Ten months ago, images from Egypt's streets such as these led many to succumb to a secular liberal fantasy

Egyptian anti-government protesters celebrate  

Egyptian anti-government protesters celebrate minutes after the announcement of the resignation of President Hosni Mubarak in February. Photograph: Khaled Elfiqi/EPA

This photograph is a human volcano. A heart of fire unites a crowd that seems to dance in the fire and flame of victory. At the vortex of the tumult, a bright flare of joy explodes. It looks as if the passions of the people were spontaneously producing this eruption of light and heat.

But what do light and heat really mean, in the making of history? Is the visible brightness of great events an illumination, or a distraction? The scene in this picture thrilled the world early this year. It is Tahrir Square celebrating after the resignation of President Hosni Mubarak in February, after mass protests and failed attempts to suppress them. Egypt's revolution lit up the Arab spring. It captured imaginations and shattered assumptions. It rekindled the idea of revolution in a way scarcely felt since John Reed wrote his account of the 1917 Russian revolution, Ten Days that Shook the World.

_Dataset records_.
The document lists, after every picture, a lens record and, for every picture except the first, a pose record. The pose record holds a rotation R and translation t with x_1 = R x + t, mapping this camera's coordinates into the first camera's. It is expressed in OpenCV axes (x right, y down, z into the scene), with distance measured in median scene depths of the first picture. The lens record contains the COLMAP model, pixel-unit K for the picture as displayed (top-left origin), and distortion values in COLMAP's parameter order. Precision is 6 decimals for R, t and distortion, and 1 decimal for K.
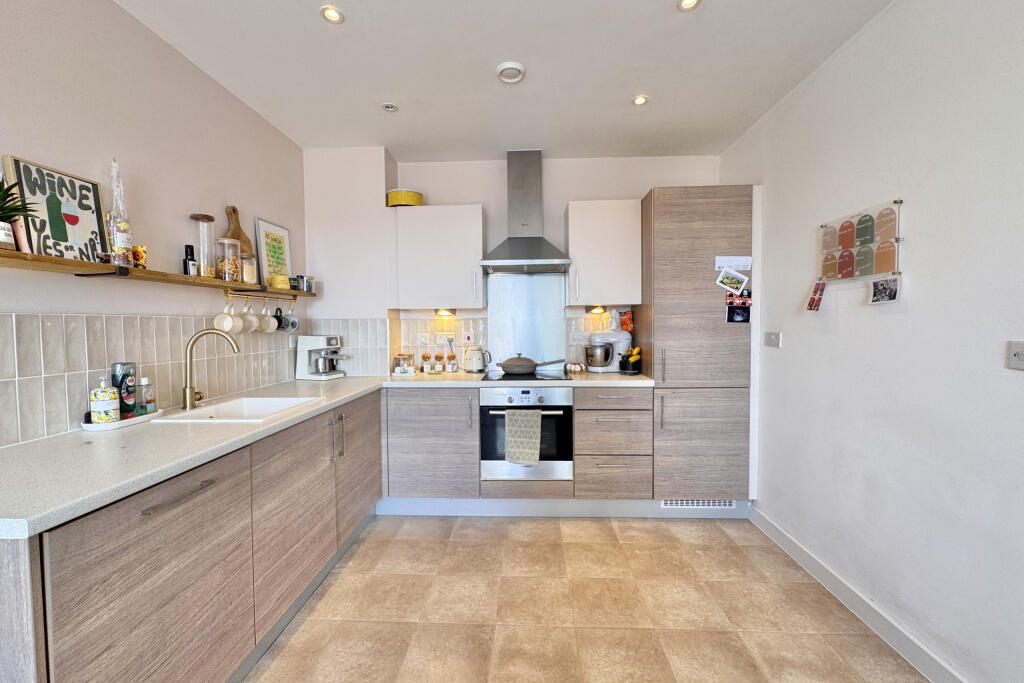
lens RADIAL K [[409.4, 0, 511.4], [0, 409.4, 339.9], [0, 0, 1]] dist [-0.001209, -0.000096]
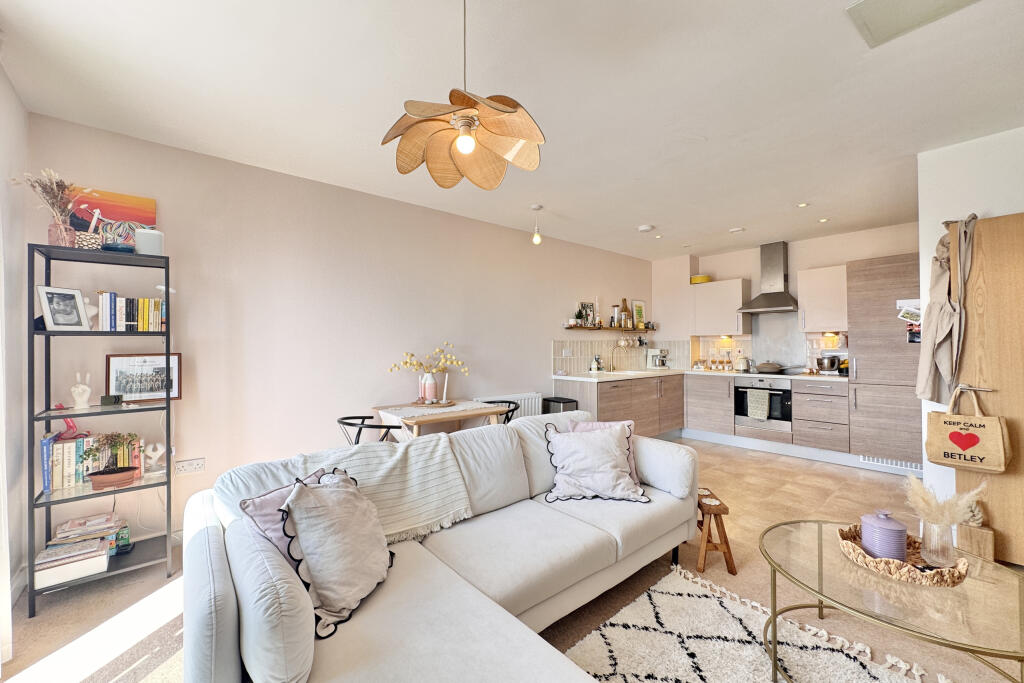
lens RADIAL K [[409.4, 0, 511.4], [0, 409.4, 339.9], [0, 0, 1]] dist [-0.001209, -0.000096]
pose [[0.678425, -0.004458, -0.734657, 0.644728], [-0.028767, 0.999054, -0.032627, 0.038586], [0.734107, 0.043269, 0.677654, -1.112583]]
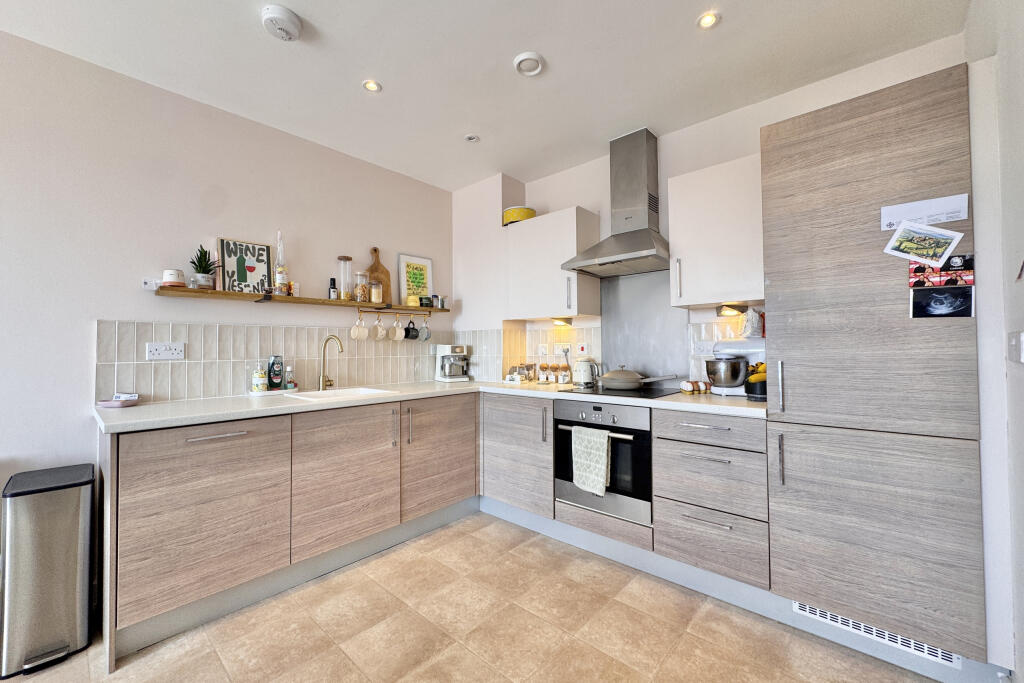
lens RADIAL K [[409.4, 0, 511.4], [0, 409.4, 339.9], [0, 0, 1]] dist [-0.001209, -0.000096]
pose [[0.772829, -0.008774, -0.634554, 0.458600], [-0.024065, 0.998780, -0.043120, 0.025192], [0.634158, 0.048595, 0.771675, 0.216265]]
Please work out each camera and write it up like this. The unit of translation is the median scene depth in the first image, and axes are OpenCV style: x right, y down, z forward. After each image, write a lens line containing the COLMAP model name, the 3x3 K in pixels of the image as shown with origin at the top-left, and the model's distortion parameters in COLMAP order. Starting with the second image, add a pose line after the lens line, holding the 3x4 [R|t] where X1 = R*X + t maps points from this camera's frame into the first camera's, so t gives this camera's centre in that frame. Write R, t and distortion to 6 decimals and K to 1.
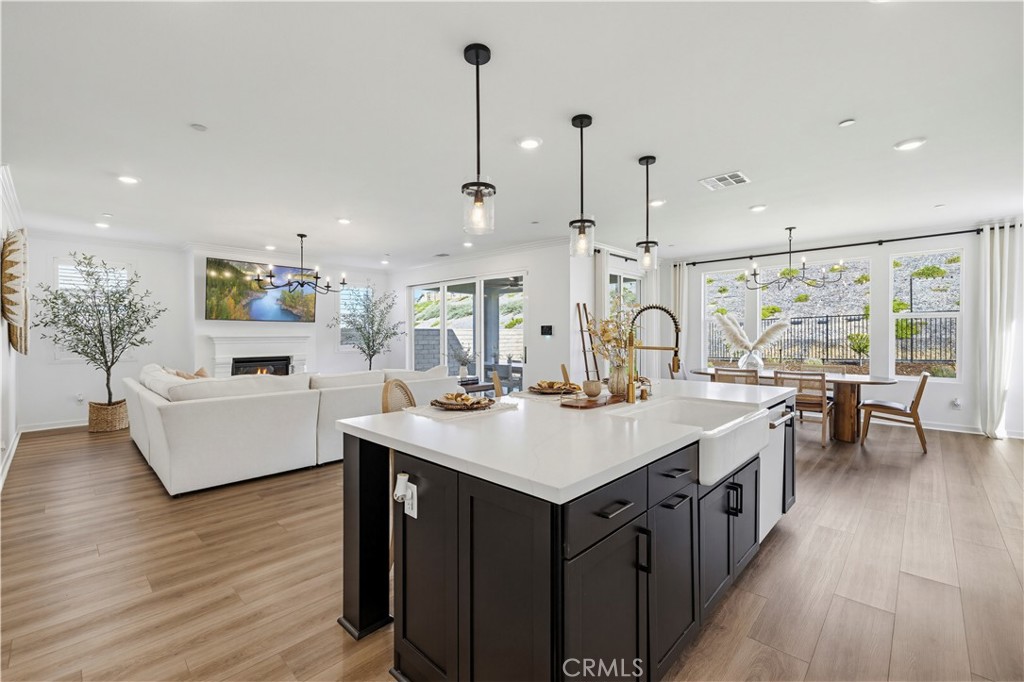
lens RADIAL K [[434.1, 0, 507.5], [0, 434.1, 336.4], [0, 0, 1]] dist [0.000612, 0.001344]
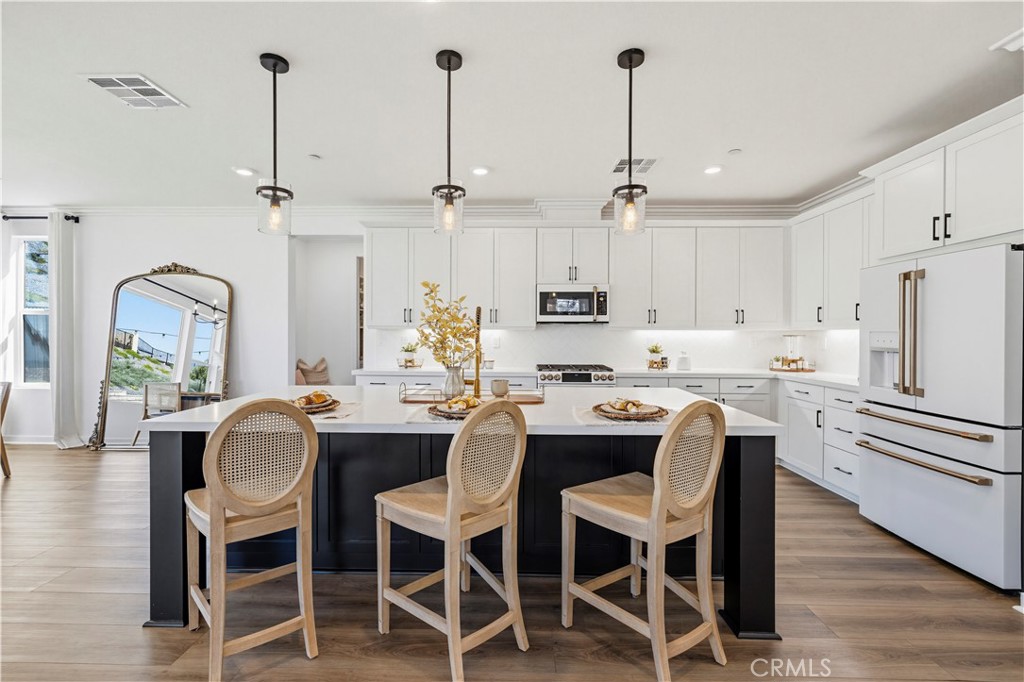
lens RADIAL K [[434.1, 0, 510.2], [0, 434.1, 334.7], [0, 0, 1]] dist [0.000612, 0.001344]
pose [[-0.681037, -0.002457, 0.732245, -0.234963], [0.002910, 0.999977, 0.006061, -0.003095], [-0.732243, 0.006259, -0.681014, 0.717522]]
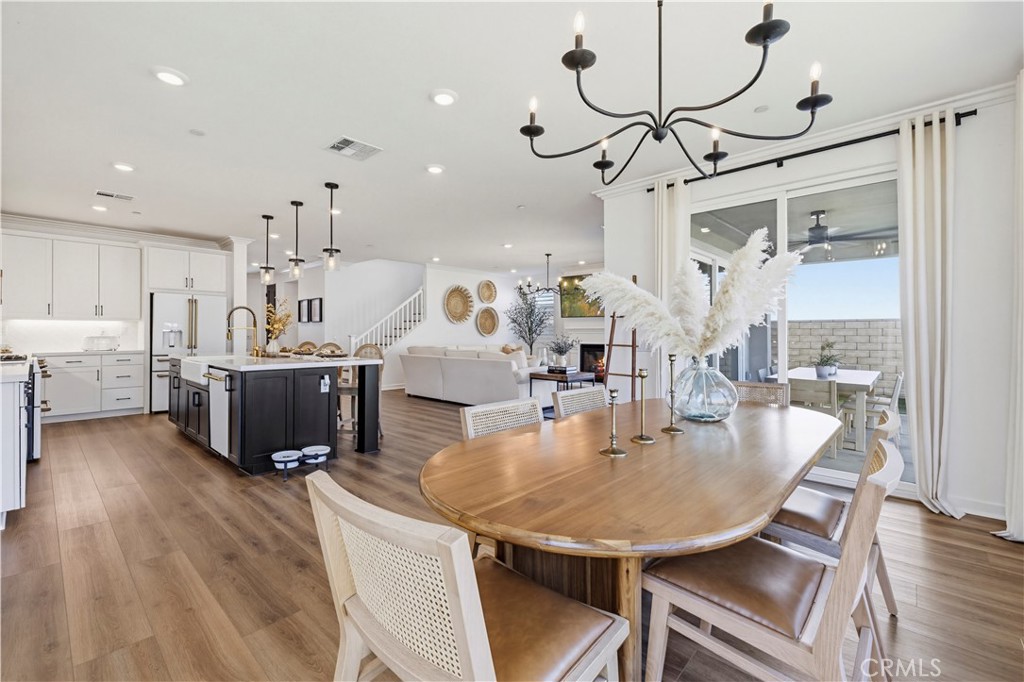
lens RADIAL K [[434.1, 0, 503.0], [0, 434.1, 328.3], [0, 0, 1]] dist [0.000612, 0.001344]
pose [[0.015357, -0.007292, -0.999855, 0.977908], [-0.007100, 0.999947, -0.007401, 0.014438], [0.999857, 0.007213, 0.015304, 0.903751]]
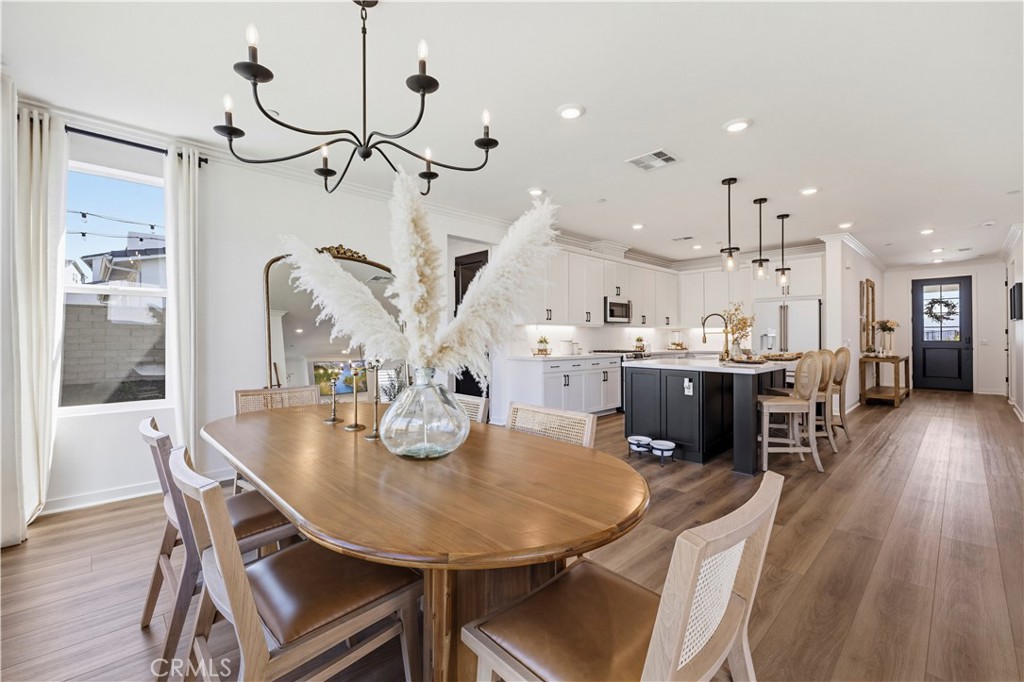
lens RADIAL K [[434.1, 0, 510.7], [0, 434.1, 333.3], [0, 0, 1]] dist [0.000612, 0.001344]
pose [[-0.999430, 0.004877, 0.033404, 0.544174], [0.004798, 0.999985, -0.002453, 0.012620], [-0.033416, -0.002292, -0.999439, 1.353188]]
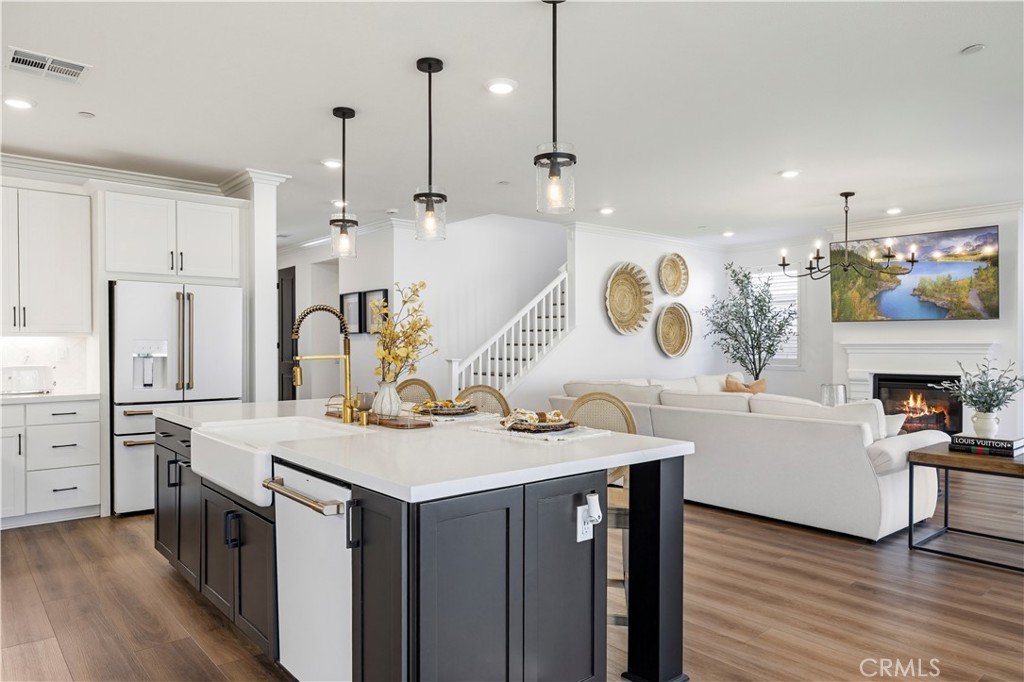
lens RADIAL K [[665.0, 0, 503.7], [0, 665.0, 346.9], [0, 0, 1]] dist [0.000177, -0.004482]
pose [[-0.104338, 0.007498, -0.994514, 0.664345], [-0.003467, 0.999963, 0.007903, -0.001126], [0.994536, 0.004273, -0.104308, 0.622712]]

_Task to carry out_. In the passage on Egypt's revolution, who wrote the account of the 1917 Russian revolution that it mentions?

_Written answer_. John Reed.